As the legislative year draws to an end, one of 2023’s most significant legislative victories is finally ready for the Senate floor. The Veterans Benefits Improvement Act of 2023 will empower the VA to serve Veterans efficiently and thoroughly.
Overall, this piece of legislation will reformulate the VA’s model of care, eliminating red tape and increasing funds across the law. However, these benefits are not immediately apparent upon reading the text of the law.
So what does this act actually say? And what changes can you expect once it comes into force?
Who is Behind the Veterans Benefits Improvement Act?
The Veterans Benefit Improvement Act was created in early 2023, as HR 1530. It was initially sponsored by a bipartisan team comprised of:
- Democrats Chris Pappas from New Hampshire, Morgan McGarvey from Kentucky, and Julia Brownley from California
- Republicans Morgan Luttrell and Keith Self, both from Texas
Despite representing vastly different demographics and ideologies, this team was brought together for a cause that goes beyond politics: to ensure Veterans and Service members can access the due compensation for their bravery. Four of these signers sit on the Veterans Affairs Committee, and three of them are also on the Disability Assistance subcommittee.
HR 1530 was approved by the House in mid-September. Then, it rose quickly on the Senate schedule, thanks to the support of Jon Tester. As a long-serving Senator for Montana, Tester is best known for his identification with farming issues. However, true to his everyday-man roots, he is committed to ensuring Veterans can access the services they’ve worked for: “We’ve got to ensure veterans can access the top-notch care they have earned—no matter where they live,”
What Will This Act Encompass?
The bill itself contains a series of measures. At first glance, they seem like mere administrative reforms. However, they can be grouped around three main goals:
Simplifying paperwork for external services
Many V.A. benefits are “shielded” behind red tape: assessments, approvals, complex forms, and waiting periods all stand between returning soldier and their family’s welfare. This is often particularly acute when a veteran needs to access services outside a V.A. hospital. The process for a referral is complex and slow and often needs to be approved by several people before funds are disbursed.
The Veterans Benefits Improvement Act will take two significant steps in this regard:
First, it will rewrite the V.A.’s Disability Benefits Questionnaires. The new streamlined format will allow patients to fill out claims in advance and include a more straightforward “single window” process.
Second, it will require all V.A. facilities to adopt the same information transfer standards as all other healthcare systems.
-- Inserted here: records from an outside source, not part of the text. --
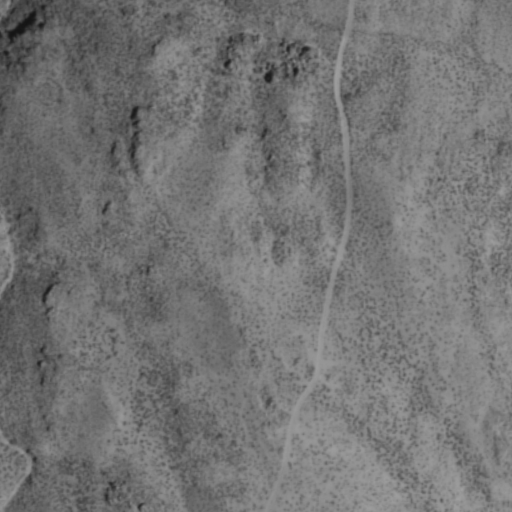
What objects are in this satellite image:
road: (338, 259)
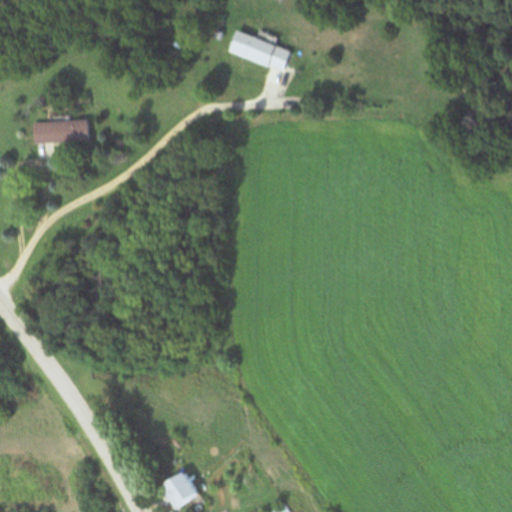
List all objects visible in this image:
building: (259, 51)
building: (60, 131)
road: (128, 171)
road: (76, 402)
building: (178, 488)
building: (281, 509)
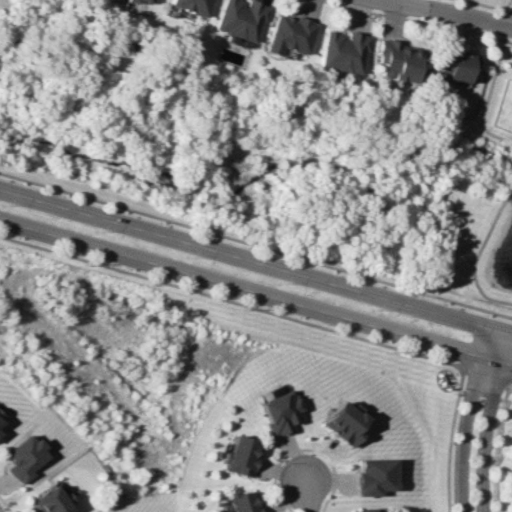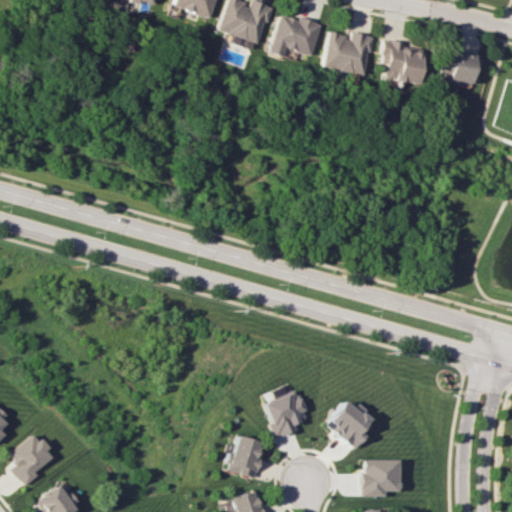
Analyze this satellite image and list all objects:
building: (140, 1)
building: (189, 6)
road: (454, 12)
building: (237, 19)
building: (287, 34)
building: (340, 51)
building: (394, 60)
building: (455, 64)
building: (511, 97)
road: (255, 263)
road: (255, 293)
road: (228, 301)
road: (482, 375)
road: (510, 383)
building: (278, 410)
building: (278, 412)
building: (0, 418)
building: (0, 419)
building: (343, 422)
building: (343, 422)
road: (479, 422)
road: (450, 438)
road: (497, 446)
building: (238, 455)
building: (238, 456)
building: (24, 457)
building: (24, 458)
road: (273, 472)
road: (332, 474)
building: (374, 476)
building: (374, 476)
road: (304, 497)
building: (50, 500)
building: (51, 500)
building: (240, 502)
building: (240, 502)
road: (5, 504)
building: (367, 510)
This way, when a veteran needs to seek specialized care elsewhere, their medical records can be shared quickly but without compromising confidentiality.
Making scheduling easier
The current system has too many gatekeepers, whether to schedule an internal medical exam or arrange a consultation with an outside provider. To fix this, the bill includes provisions to hire additional “schedulers,” whose main task will be to ensure appointments are arranged on time.
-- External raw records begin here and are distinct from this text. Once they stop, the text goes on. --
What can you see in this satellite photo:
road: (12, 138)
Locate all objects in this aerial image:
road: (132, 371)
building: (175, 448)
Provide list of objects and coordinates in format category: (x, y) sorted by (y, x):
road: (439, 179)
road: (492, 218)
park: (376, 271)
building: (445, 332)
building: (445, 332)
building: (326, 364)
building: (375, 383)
In addition, third-party medical centers – such as rehab facilities or specialized mental health programs – will also be able to liaise with veterans directly. Patients can self-schedule appointments rather than waiting on a referral.
Finally, the V.A. will be held to stricter standards regarding time and distance. Currently, there is a “recommended” maximum wait and drive times. With this bill, these recommendations will become law.
Improve educational and professional opportunities
Operating a nationwide medical and benefits system requires experienced and devoted professionals. In some cases, there’s no better worker than the one who feels the impact of their work close to home.
To ensure the V.A. will have access to the know-how it needs, the Veterans Benefits Improvement Act has one final ace up its sleeve. It will open up a new, highly competitive internship program. Initially, it will target high-performing law students and newly graduated lawyers. However, it may be expanded later on to help train and retain HR or medical professionals.
How Will the Veterans Benefits Improvement Act Change Lives?
To maximize the chances of a good outcome, help must be prompt, thorough, and accessible. When a former service member needs help for substance abuse or needs to get fitted for a new prosthetic, they are often met with confusing processes and barriers.
Each form that needs to be resubmitted and every canceled appointment often represent weeks of prolonged suffering. Afterward, veterans who live in remote and rural areas often need to travel to distant cities. The Veterans Benefits Improvement Act hopes to change all this through a more fair and transparent system.
The full results will be seen in the coming years, but for activists, the triumph is worth celebrating now.